Mondo gay in provincia

La giunta comunale ha voluto esprimere la propria solidarietà  ai genitori dei due ragazzi residenti ad Agrigento che a Canicattì alcuni giorni fa sono stati insultati e aggrediti all’uscita da scuola perché conosciuti come omosessuali dichiarati.

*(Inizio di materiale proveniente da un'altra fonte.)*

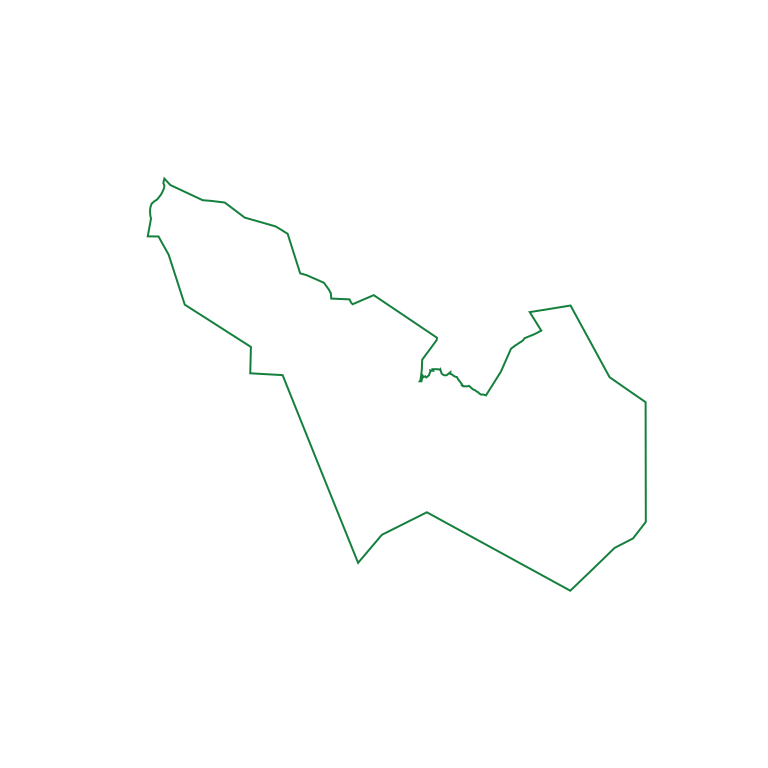 the district of Santo Domingo Roayaga, Oaxaca, Mexico, rotated 212°
{"feature_id": "50627088B4336628154898", "entity_name": "Santo Domingo Roayaga", "entity_type": "district", "adm_level": 2, "iso_a3": "MEX", "parent_name": "Mexico", "parent_adm1": "Oaxaca", "projection": "mercator", "projection_center": [-96.053, 17.333], "detail": "fine", "context": "isolated", "style": "outline", "palette": "green", "viewbox_px": 768, "rotation_deg": 212, "n_neighbors": 0, "source": "geoboundaries", "source_scale": "gbopen_adm2", "svg_char_len": 1555}
<svg xmlns="http://www.w3.org/2000/svg" viewBox="0 0 768 768"><g transform="rotate(212 384 384)"><path d="M88.9,405.8L152.5,507.2L176.1,508.3L196.3,509.3L267.4,549.4L298.5,522.2L278.9,512.6L282.4,506.6L289.0,497.4L289.3,494.4L292.9,486.6L295.0,481.2L291.4,456.3L291.5,428.4L294.3,427.7L296.1,426.4L298.3,426.5L300.3,426.9L301.7,426.7L303.3,427.0L305.7,426.6L307.1,426.8L310.9,427.5L311.6,426.6L313.2,425.5L315.5,424.1L315.7,424.5L317.4,424.1L317.7,425.0L320.2,426.0L323.6,427.2L325.7,428.5L328.3,427.8L331.4,428.1L333.3,427.7L334.0,429.1L335.6,424.5L337.6,423.3L339.8,423.2L340.9,423.6L344.2,426.4L344.3,425.7L346.5,424.9L350.6,422.3L349.3,421.3L352.0,420.1L351.1,419.3L351.2,418.5L350.5,415.1L351.6,412.0L353.1,412.4L354.1,410.8L355.3,411.4L354.4,407.9L353.7,406.1L355.1,405.3L355.0,406.3L356.9,410.6L359.7,416.5L364.5,424.9L362.6,449.0L363.1,450.4L363.7,451.3L439.8,453.9L452.9,435.0L455.0,435.6L458.1,437.5L474.0,428.5L477.2,432.8L480.5,434.7L488.5,438.0L507.3,435.3L513.7,433.4L545.3,460.3L554.4,460.3L559.4,460.2L590.3,451.3L615.2,453.5L627.8,447.6L635.1,443.8L670.6,439.5L679.1,441.8L678.4,439.5L677.6,437.5L676.3,436.5L675.5,436.0L674.7,434.4L674.1,432.3L673.7,429.6L673.5,426.6L673.7,424.3L674.1,420.5L674.8,418.9L675.8,416.7L676.6,413.7L675.8,410.3L674.6,407.6L673.1,405.3L671.5,403.1L669.2,400.7L662.6,384.0L653.4,389.6L635.1,379.5L595.0,345.7L516.5,344.9L503.1,322.2L474.7,337.8L392.8,278.0L311.2,218.6L305.9,255.0L279.7,297.9L116.5,307.4L106.9,345.5L101.6,367.2L91.0,385.0L88.9,405.8Z" fill="none" stroke="#15803d" stroke-width="2"/></g></svg>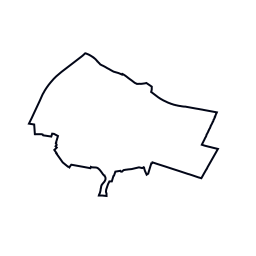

L’episodio era stato reso noto da Arcigay che conta 750 adesioni tra gli agrigentini. “Sappiamo che la realtà omosessuale maschile e femminile nella nostra provincia è consistente, ma non pensavamo che in così poco tempo cosi numerose sarebbero state le adesioni  alla nostra associazione”, dichiara Agostino De Caro, presidente provinciale della maggiore organizzazione degli omosessuali. I centri dove la loro presenza è più diffusa sono Licata, Canicattì e Sciacca, oltre che il capoluogo. “E’ ancora una presenza nascosta per paura di perdere il lavoro  e gli affetti. In particolare la realtà lesbo è meno visibile e a volte più restia a frequentare le associazioni”, precisa. In provincia sono usciti allo scoperto lo scorso anno a Licata in occasione del red party organizzato per la giornata mondiale contro l’hiv/aids. Agostino ci fa un resoconto delle attività promosse nel 2009:  “A gennaio abbiamo fatto volantinaggio per sensibilizzare l’opinione pubblica in favore della depenalizzazione dell’omosessualità nel mondo. A febbraio abbiamo proposto una mostra sul tema dell’omocausto, proiettando anche un documentario nelle scuole. Durante l’estate abbiamo organizzato due serate evento dichiaratamente gay che hanno avuto un grande riscontro e una massiccia partecipazione. Non ultima la trasmissione televisiva diretta da arcigay Agrigento per tutto lo scorso anno sociale”.

Questo attivismo però ha dato fastidio a molti.  In questi giorni  le cronache hanno registrato gravissimo atto di omofobia contro due studenti omosessuali di Agrigento che hanno subito una brutale aggressione all’uscita da una scuola media superiore di Canicattì. Ma episodi di intolleranza sono frequenti in ogni ambiente. Agostino De Caro in particolare era un seminarista e dopo avere lasciato questa esperienza contava di potere dare una mano in parrocchia come catechista, in oratorio o nel coro. “Dopo avere dichiarato apertamente la mia condizione di omosessuale mi è stato “consigliato” dai sacerdoti di  non partecipare alle attività parrocchiali. Da allora non posso neppure entrare in chiesa per partecipare alla messa domenicale senza avvertire un clima pesante di imbarazzo attorno a me. Per seguire le funzioni religiose, sono costretto ad andare in chiese di altri paesi, dove non sono conosciuto. Ho invitato l’arcivescovo Montenegro a presenziare ad un raduno dell’arcigay, ma non è venuto nessun ecclesiastico”, dichiara con un certa sofferenza.